# Data excerpts
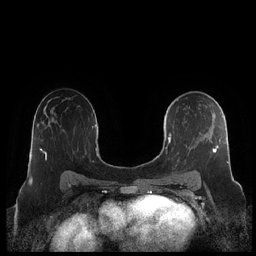
Breast MRI (dynamic contrast-enhanced), one axial slice. Position 130 of 248 along the scan axis. Dynamic contrast-enhanced series, time point 2 of 7 at this slice position (early post-contrast). 1.5 T. TE 1.9 ms, TR 4.1 ms. 0.8 mm slice thickness. 256 × 256 image matrix, field of view 340 × 340 mm. Female patient.
Outlined on this slice (semi-automatically segmented with operator editing):
- enhancing-tissue mask used for the functional tumour volume (all voxels passing the contrast-enhancement thresholds inside the analysis volume; usually the tumour): bounding box (x1, y1, x2, y2) in pixels: (166, 99, 229, 178)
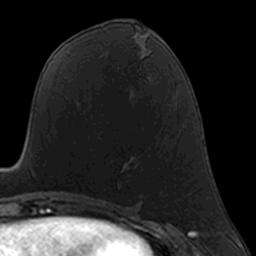
Breast MRI, one axial slice; position 73 of 160 along the scan axis; cropped to one breast; dynamic contrast-enhanced series, time point 2 of 7 at this slice position (early post-contrast); 3 T; TE 1.7 ms, TR 4 ms; 1 mm slice thickness; 256 × 256 image matrix. Female patient.
Annotated regions visible in this slice (semi-automatically segmented with operator editing):
- enhancing-tissue mask used for the functional tumour volume (all voxels passing the contrast-enhancement thresholds inside the analysis volume; usually the tumour): bounding box (x1, y1, x2, y2) in pixels: (119, 157, 133, 190)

# What this task involves
Nothing but a number should be given: how many lines in the listing hold the word "pixels".

# Completed task
2